Antes de que el virus bipartidista apareciera en la ruralidad colombiana, la violencia no era dueña de estas tierras. La amabilidad, el sudor, el trabajo y el guarapo eran los emblemas del campo. La fortaleza del colombiano se reflejaba en azadones, palas y siembras, no en machetes y plomo. Pero llegaron los discursos, los colores y la muerte se tomó el campo colombiano hasta hoy día. Los vecinos que antes se ayudaban para cultivar y dejaban su calidez agraria en cada saludo, terminaron siendo enemigos declarados, pues el campesino, antes del bipartidismo, no fue enemigo del campesino.
Con la recta final de las elecciones del 2015, es fácil ver la validez de la imagen que compuso Briceño y que Silva y Villalba interpretaron para alabanza de nuestro folclore y vergüenza de nuestra historia patria:
Aparecen en elecciones a unos que llaman caudillos,
que andan prometiendo escuelas y puentes donde no hay ríos.
Y al alma del campesino llega el color partidizo,
entonces aprende a odiar hasta quien fue su buen vecino,
todo por esos malditos politiqueros de oficio.
La dignidad campesina, la claridad de la denuncia y la magistral letra, e interpretación, hacen de este bambuco una pieza nostálgica de nuestra música, pero también dejan un legado para que las nuevas generaciones pensemos en la importancia que tenemos ante el reto de las urnas y para que los políticos comprendan la necesidad de respetar el campo, que es el motor del país. En ese mismo sendero musical Óscar Humberto Martínez, santandereano, abogado y escritor, compuso y cantó a principios de milenio: “El campesino embejucao”, bambuco guasca que muestra al hombre del agro pidiéndole solo una cosa al Estado: trabajar tranquilo. Pero como siempre ha sido perseguido, desplazado y masacrado, pues queda “embejucao”, “arrecho”, “mamao” y ese sentimiento se plasma en la denuncia de su música. El campesino antes de ser de izquierda, centro o derecha, es campesino. Los debates políticos los da desde su jornal y su cosecha. Por eso sostiene:
Trabajo en el surco desde que el gallo me anuncia el día
y solo consigo pa’ mi jamilia poquitas sonrisas y aún menos pan.

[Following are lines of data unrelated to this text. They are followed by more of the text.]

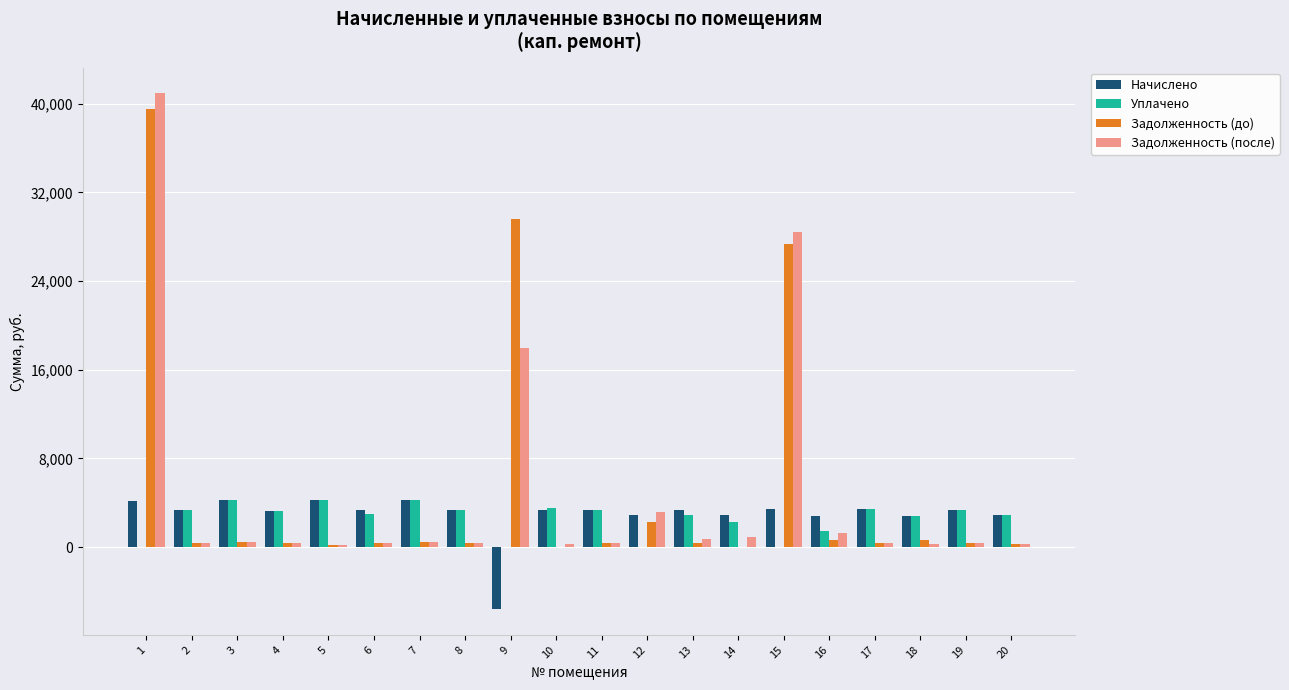

What is the sum of all Начислено values?

59123.6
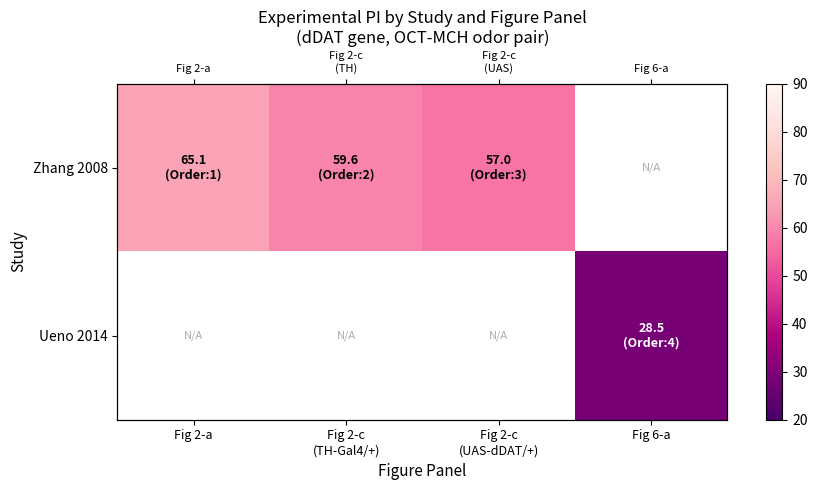

At which label is Zhang 2008 closest to 61?

Fig 2-c (TH-Gal4/+)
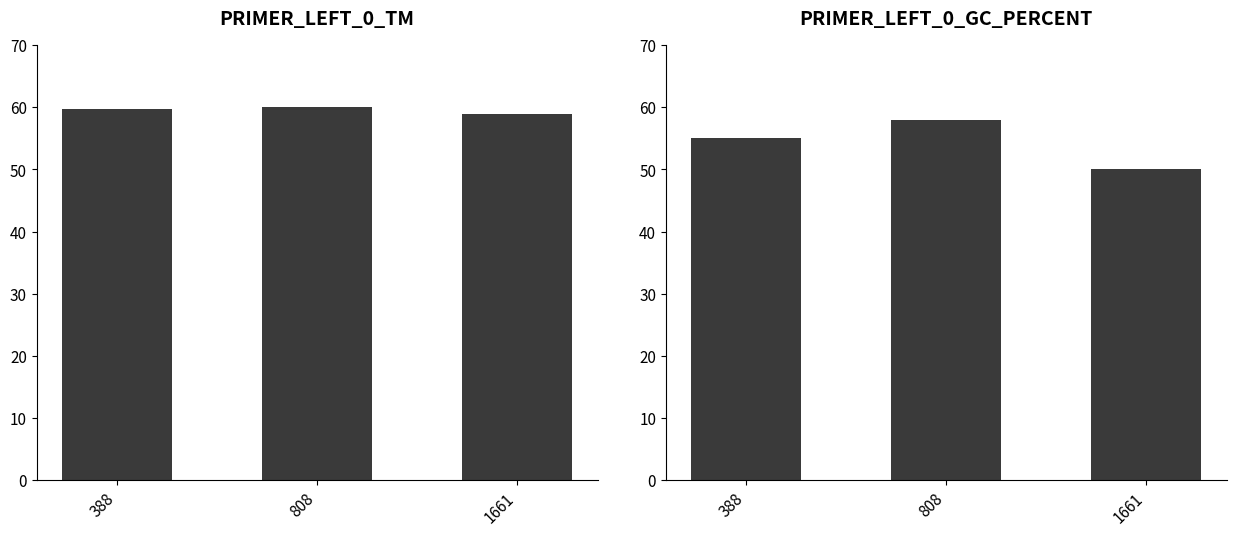

Rank the series by their average value, from lowest to highest.

PRIMER_LEFT_0_GC_PERCENT, PRIMER_LEFT_0_TM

Aquí naide viene sino cuando tienen las elecciones,
llegan a joder que con los colores
y con los dotores que el cambio harán.
Cuestiónese con este bambuco:
El bambuco se valió del lenguaje popular y musicalizó denuncias de atropellos infames que desde siempre la clase dominante le ha propinado al campesinado. Es por esto que el gigantesco Rafael Pombo escribió sobre el bambuco: “Es el lamento que lanza/el genio de estas regiones/por tantas generaciones/que vio morir sin vergüenza”. Si nos obligan a escoger una palabra que califique el trato que le hemos dado al campesino, por acción u omisión, “rastrero” sería pertinente. El bambuco nos rememora musicalmente las atrocidades hacia el campo; la invitación es, desde el voto, a silenciar los fusiles y guiar los machetes solo a las zanjas.
Estamos ante una misión histórica para terminar la guerra y allí es fundamental sentir el valor que tiene el campo, pues como lo sostuvo ese valiente sociólogo, Orlando Fals Borda, “no podrá crearse en Colombia un verdadero país –un país que se respete y que merezca el respeto de los demás– mientras en él no se promueva y defienda la dignidad y la integridad del hombre, y mientras más valga el bienestar de un toro importado que la vida de un campesino”.
Los campesinos sufren una guerra de siglos y permanecen erguidos, su dignidad trasciende cualquier visita de politiqueros y, en este caso, el bambuco nos refresca la memoria para que comprendamos que la soberanía colombiana se construye desde el campo.